[quagga-dev 11579] Re: [PATCH] BGP: add aspath_aggregate_mpath that preserves path length

Paul Jakma paul at jakma.org
Tue Oct 14 14:21:56 BST 2014


On Sat, 11 Oct 2014, Boian Bonev wrote:

> I have started fiddling around BGP ECMP long time ago because of a quite 
> non-trivial real life problem - balancing two non-diverse upstream ISPs 
> without having to manually set path preference by individual AS (for all 
> live ASes). By diverse I mean offering different best paths.
>
> In many cases it is common that all upstream tier2 ISPs will have direct 
> connection to the same set of tier1s thus advertising the same set of 
> bestpaths. This may easily go over 50% of all routes. If BGP is setup to 
> select between peers on itself (without any forced preference) then most 
> of the outgoing bandwidth will go to the longest established session, 
> most probably saturating this link while the others are mostly idle. If 
> that session flaps, then it will swap with next session, but the overall 
> result will be the same.

Ah, interesting. Ok, so really ECMP at a forwarding level driving this.

There has been some support added to Quagga for ECMP in BGP. I havn't 
played with it yet though.

I take it you're also trying to re-advertise these paths to other plain 
BGP speakers, given your patch?

> Without ECMP the most trivial way is to set different preference to two 
> upstreams by dividing originating AS e.g. to odd/even. Then you will 
> discover that odd ASes generate nearly 2 times more traffic than even 
> ones which is quite odd by itself. Trying to keep the scales near flat 
> will lead to a day to day increasing preference lists that will become 
> unmanageable soon.

There are likely power-laws at work, meaning it will always be hard to 
find a balance that way. Indeed, it could even be impossible (1 AS might 
be responsible for very disproportionate amount of traffic).

> It looks interesting to me in the route-server case where (EC)MP may get
> propagated from an IXP to more than one router in an AS so each one can
> make different decision based on its policy/proximity/etc. But then what
> about the route-map syntax that can match and manipulate multiple paths...
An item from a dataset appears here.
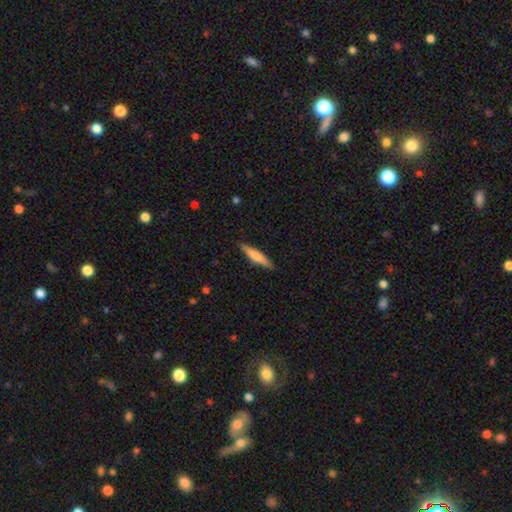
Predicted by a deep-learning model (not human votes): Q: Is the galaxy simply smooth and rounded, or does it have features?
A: smooth — 69%.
That will need to be extended, yes.

> I believe that the interop with non-ECMP speakers will be important at 
> least until IPv6 gets wider adoption, so most of the routers will have 
> to be changed/upgraded anyways and will hopefuly have some Add-Path 
> support as a side effect :)

Ok.

> I have hit the scaling issues and can say that for current Q they are 
> present in non route-server setups as well - just put 6 full table 
> upstreams, 4 sessions with 200k routes and 50 downlinks most of which 
> get only default route and the only way to make it tick is to enable one 
> session every 10 minutes. Afterwards if an upstream flaps, all sessions 
> will start oscillating in established-timeout cycle because processing 
> will take more than 5 minutes and more sessions will flap causing others 
> to flap too... In a route server scenario it is much worse.

We'll have to try fix that so.

Hacks are possible, running multiple bgpds each listening on a separate 
IP, and splitting the load over them. Then have a non-public-facing bgpd 
to integrate all the routes and do best-selection (if you have a 
config/control system that can take care of the config overhead), and also 
needs something like Add-Path to avoid MED probs.
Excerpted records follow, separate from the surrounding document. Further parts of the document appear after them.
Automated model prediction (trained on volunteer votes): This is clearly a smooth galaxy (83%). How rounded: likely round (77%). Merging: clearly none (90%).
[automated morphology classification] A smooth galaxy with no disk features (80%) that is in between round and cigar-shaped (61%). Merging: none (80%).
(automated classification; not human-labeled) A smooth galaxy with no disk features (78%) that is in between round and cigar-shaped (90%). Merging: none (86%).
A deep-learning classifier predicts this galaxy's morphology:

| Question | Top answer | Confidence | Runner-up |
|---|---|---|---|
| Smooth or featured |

> I have also looked into the Euro-IX branch (and have successfuly rebased 
> some patches) which mitigates some of these scalability issues, but the 
> differences from the main Q tree are so severe and unsplittable that I 
> see no easy way for a clean merge process without significant 
> refactoring.

Yes. They went away and did lots of work, but basically forked.

There is a question as to whether it'd be better to thread bgpd as EuroIX 
has done, or to just run slave bgpds as separate processes off a main 
bgpd. One obstacle to the latter would be dealing with config & control. 
I'm minded to the latter.

regards,
-- 
Paul Jakma	paul at jakma.org	@pjakma	Key ID: 64A2FF6A
Fortune:
A visit to a fresh place will bring strange work.